You’re not insane: Traffic in San Francisco got a lot worse between 2010 and 2016, according to a new report from the San Francisco County Transportation Authority. When you really think about it, that makes a lot of sense. There are a lot more people working and living in San Francisco in the second half of the aughts than the first one: Seventy thousand people and 150,000 new jobs arrived in that time, and all of those people had to get places, and regularly.
But the report also points to other culprits: Uber and Lyft. Using data from the traffic analytics company Inrix, plus modeling that the agency says helped it establish a “counterfactual”—what might have happened in the city had the ride-hail companies not come to town—it concludes that these companies and their ride-hailing brethren contributed mightily to San Francisco’s growing traffic problem.
The report concludes that Uber and Lyft were responsible for 51 percent of the daily vehicle delay hours increase between 2010 and 2016. (That’s one measure of extra hours spent in the car due to congestion.) During the same period, the report concludes, the companies accounted for 47 percent of the increase of vehicle miles traveled, and 55 percent of the average speed decline on roadways. Population and employment growth, plus changes in the road network, accounted for the other delays.
That sounds really bad. And maybe just right to anyone who’s seen a car stop traffic to let off or pick up passengers. But the report is missing some crucial data, and comes with a few caveats. For one, it doesn’t have exact information on the growth of freight and delivery during the period—exactly the period when the ranks of Amazon Prime members swelled exponentially, and services like grocery delivery became part of many’s routines. And it doesn’t have information on construction in the region, which could also have contributed to traffic slowdowns.
Both ride-hailing companies criticize the report’s methodology. In a statement, a Lyft spokesperson called the report “flawed and an incomplete picture of the transit challenges San Francisco faces,” and said it would like to work with the county to implement traffic solutions like congestion pricing. An Uber spokesperson says the “study fails to consider critical factors like the spike in tourism or the growth of freight deliveries, both of which have exploded since the study’s baseline date of 2010.”
Uber and Lyft each say they would be willing to work with the county agency on plans to generate funding and support for transit. And both have touted their own recent forays into non-car transportation. Uber bought e-bike-share company Jump and is pushing into e-scooters. Lyft bought large American bike-share operator Motivate and has introduced scooters in Denver and Santa Monica, California, this fall.

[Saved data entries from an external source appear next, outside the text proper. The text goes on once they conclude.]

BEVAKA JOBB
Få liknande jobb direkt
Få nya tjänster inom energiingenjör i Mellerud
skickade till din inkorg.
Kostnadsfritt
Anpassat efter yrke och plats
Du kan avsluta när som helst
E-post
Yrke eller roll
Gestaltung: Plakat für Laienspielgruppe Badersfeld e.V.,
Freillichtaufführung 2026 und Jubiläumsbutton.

It’s always been really hard to parse the causes of traffic, says Susan Shaheen, who studies innovation and adoption of new technologies at UC Berkeley’s Transportation Sustainability Research Center. “There are so many dynamic forces both external and internal to transportation that are interfacing: population growth and construction, for example,” she says. “These are so dynamically changing alongside shifting transportation patterns that proving causality can be very complicated.”

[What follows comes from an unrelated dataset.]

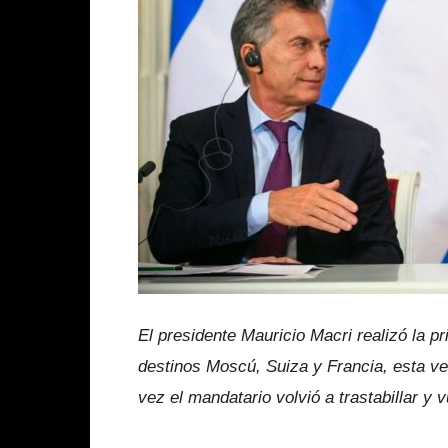
El presidente Mauricio Macri realizó la p
destinos Moscú, Suiza y Francia, esta ve
vez el mandatario volvió a trastabillar y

Shaheen also points out that Uber and Lyft’s own product lines and emphases have changed since 2016, with both pushing harder than ever for shared rides.
The report acknowledges that there’s nuance here. In fact, it breaks the data down by district, and finds growth in Uber and Lyft congestion varied dramatically throughout the city. Though San Francisco’s downtown core saw huge increases in on-road wait times, the Country Transportation Authority report finds that the ride-hailers accounted for 45 percent of it. Meanwhile, tourist-y Fisherman’s Wharf, North Beach, and Chinatown areas saw a less severe spike in traffic—but the report concludes that Uber and Lyft are responsible for 73 percent.

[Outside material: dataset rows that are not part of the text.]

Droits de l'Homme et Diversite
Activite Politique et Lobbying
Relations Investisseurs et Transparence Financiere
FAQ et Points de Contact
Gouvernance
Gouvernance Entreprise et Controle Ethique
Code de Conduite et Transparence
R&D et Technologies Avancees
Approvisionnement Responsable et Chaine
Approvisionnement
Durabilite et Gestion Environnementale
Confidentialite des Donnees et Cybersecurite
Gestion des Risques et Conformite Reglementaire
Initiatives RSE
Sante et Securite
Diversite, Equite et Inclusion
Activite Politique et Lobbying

“In the stories that are told all the time, blanket statements are made,” says Joe Castiglione, the deputy director for technology, data, and analysis at the SFCTA. “That really ignores a lot of the reality of the situation: Not that these impacts are spread everywhere in space or time, but that, in fact, they are highly concentrated in space and time.”
Castiglione and his colleagues will present the report to the city’s Board of Supervisors, its main legislative body, on Tuesday morning. It will be up to the board to decide how to use the data. In fact, the board just struck a deal with the ride-hailers: This summer, after a protracted negotiation with the city, both Uber and Lyft agreed to a proposal for a new 3.25 percent tax on net rider fares for each solo trip, and a 1.5 percent tax on shared rides. Government officials say the money raised from these new taxes will county transit uses. The agreement has to be affirmed in a ballot measure by two-thirds of city voters, who will decide on the proposal next year.
And it’s always worth remembering, as transportation professionals say again and again, that congestion can be a sign that your city is thriving. “Congestion arises because we have people, and people go out and do things and they have jobs,” says Castiglione. Fighting congestion is good. But expecting traffic to disappear—or blaming it all on one or two players—isn’t realistic.